As the report makes devastatingly clear, there was far more wrong with the system than just those two issues in the last paragraph. The code-base as a whole was shoddy, there weren’t hardware failsafes to stop unreasonable behaviour, and there was insufficient or non-existent sanity-checking (i.e, checking an internal state of the program is sensible). From the report:

The operator can later edit the mode and energy separately. If the keyboard handler sets the Data Entry Complete flag before the operator changes the data in MEOS, Datent will not detect the changes because it has already exited and will not be reentered again. The upper collimator (turntable), on the other hand, is set to the position dictated by the low-order byte of MEOS by another concurrently running task (Hand) and can therefore be inconsistent with the parameters set in accordance with the information in the high-order byte. The software appears to contain no checks to detect such an incompatibility.

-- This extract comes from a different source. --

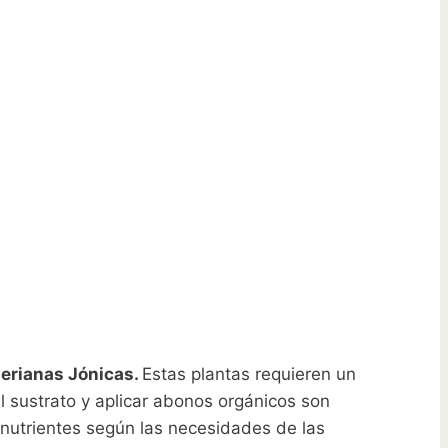
alerianas Jónicas.
Estas plantas requieren un
l sustrato y aplicar abonos orgánicos son
 nutrientes según las necesidades de las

Take away point (and again, reading the report will give you several): Sanity checks are good. Make use of assertions. Code defensively.

But most staggering was the way the manufacturer AECL reacted to the news. The blame for why it took two years for the bug to be recognised can be laid at their feet for not responding adequately to reports of malfunctions. Their attitude can be summed up in this paragraph from the letter they sent to hospitals after the bug was found, describing how to keep the machine safely operational.

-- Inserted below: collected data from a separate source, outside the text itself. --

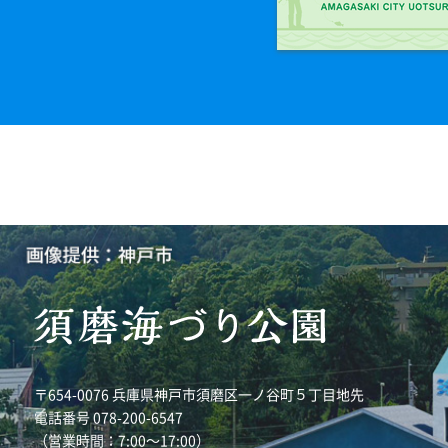
〒654-0076 兵庫県神戸市須磨区一ノ谷町５丁目地先
電話番号 078-200-6547
（営業時間：7:00～17:00）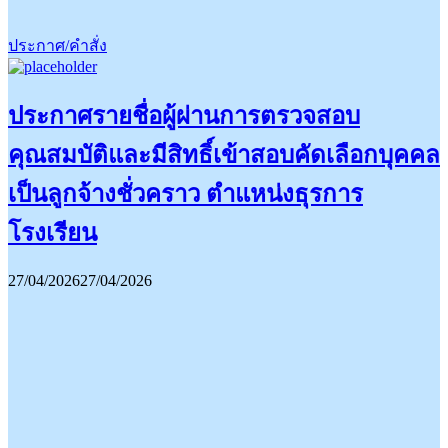
ประกาศ/คำสั่ง
ประกาศรายชื่อผู้ผ่านการตรวจสอบ
คุณสมบัติและมีสิทธิ์เข้าสอบคัดเลือกบุคคล
เป็นลูกจ้างชั่วคราว ตำแหน่งธุรการ
โรงเรียน
27/04/2026
27/04/2026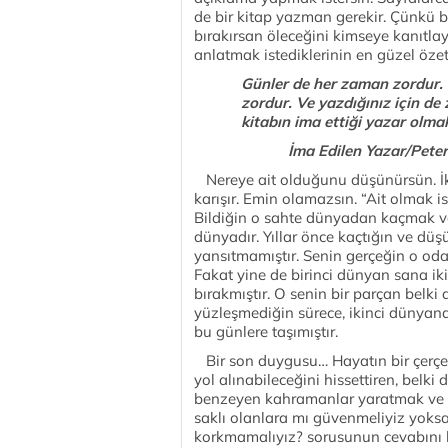
de bir kitap yazman gerekir. Çünkü b
bırakırsan öleceğini kimseye kanıtla
anlatmak istediklerinin en güzel özeti
Günler de her zaman zordur. 
zordur. Ve yazdığınız için de
kitabın ima ettiği yazar olma
İma Edilen Yazar/Pet
Nereye ait olduğunu düşünürsün. İki 
karışır. Emin olamazsın. “Ait olmak i
Bildiğin o sahte dünyadan kaçmak ve
dünyadır. Yıllar önce kaçtığın ve düş
yansıtmamıştır. Senin gerçeğin o oda
Fakat yine de birinci dünyan sana iki
bırakmıştır. O senin bir parçan belk
yüzleşmediğin sürece, ikinci dünyan
bu günlere taşımıştır.
Bir son duygusu… Hayatın bir çerçev
yol alınabileceğini hissettiren, belki
benzeyen kahramanlar yaratmak ve o
saklı olanlara mı güvenmeliyiz yok
korkmamalıyız? sorusunun cevabını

Effective immediately, and until further notice, the key used for moving the cursor back through the prescription sequence (i.e, cursor “UP” inscribed with an upward pointing arrow) must not be used for editing or any other purpose.
To avoid accidental use of this key, the key cap must be removed and the switch contacts fixed in the open position with electrical tape or other insulating material. For assistance with the latter you should contact your local AECL service representative.

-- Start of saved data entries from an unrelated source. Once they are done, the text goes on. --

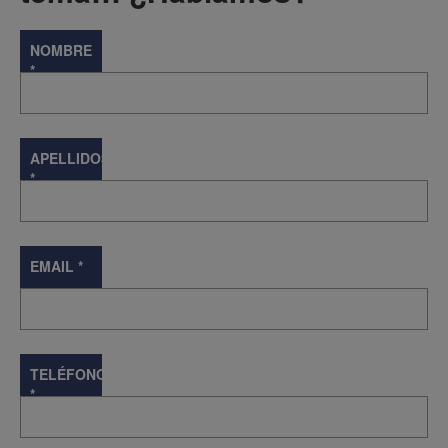
NOMBRE
*
APELLIDOS
*
EMAIL
*
TELÉFONO
*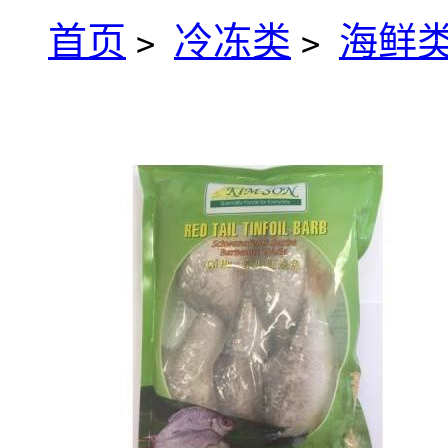
首页
冷冻类
海鲜类
>
>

Take away point: If problems occur because your software’s allowed to drift into a nonsensical state when the users use the keyboard too fast, it’s actually not really a fix to tell them to remove buttons so they can’t use the keyboard too fast. It seems comical in hindsight. But in 2006, the FDA noted in a press release how Alaris responded to their faulty infusion pumps:

In an August 15 recall letter, Alaris informed customers that it will provide a warning label for the pumps and a permanent correction for the key bounce problem once it is available.  In the letter, Alaris also provided recommendations to pump users on steps they can take to minimize key entry errors until the problem can be corrected. The steps are as follows:

Proper Stance
When programming pumps, stand squarely in front of the keypad (ideally with the pump at eye level for best visibility) to facilitate proper depth of depressing each key.

Listen
Focus on listening to the number of beeps while programming IV pumps; each beep will correspond to a single digit entry.  Unexpected double tone could indicate an unintended entry.

Verify Screen Display
When programming the pump or changing settings, always compare the patient’s prescribed therapy or the medication administration record, original order, or bar code device to the displayed pump settings for verification before starting or re-starting the infusion.

Independent Double Check
Request an independent double check of pump settings by another practitioner before starting or changing infusions with hospital-selected high alert drugs.

Look
Before leaving the patient’s room, observe the IV tubing drip chamber to see if the observed rate of infusion looks faster or slower than expected.  Adjust accordingly.

In a way, it’s worse than “take the key off the keyboard and tape it over”. At least that stopped the error as known from happening. So here’s a final take away point: Telling your users to be constantly checking the system hasn’t malfunctioned, saying you’ll send out a warning sticker and eventually a real fix, doesn’t really count as a fix. Relying on human vigilance isn’t a solution. Not when bugs really do matter.

[1] PEP316 actually proposed that contracts be added to Python. Current status: Deferred.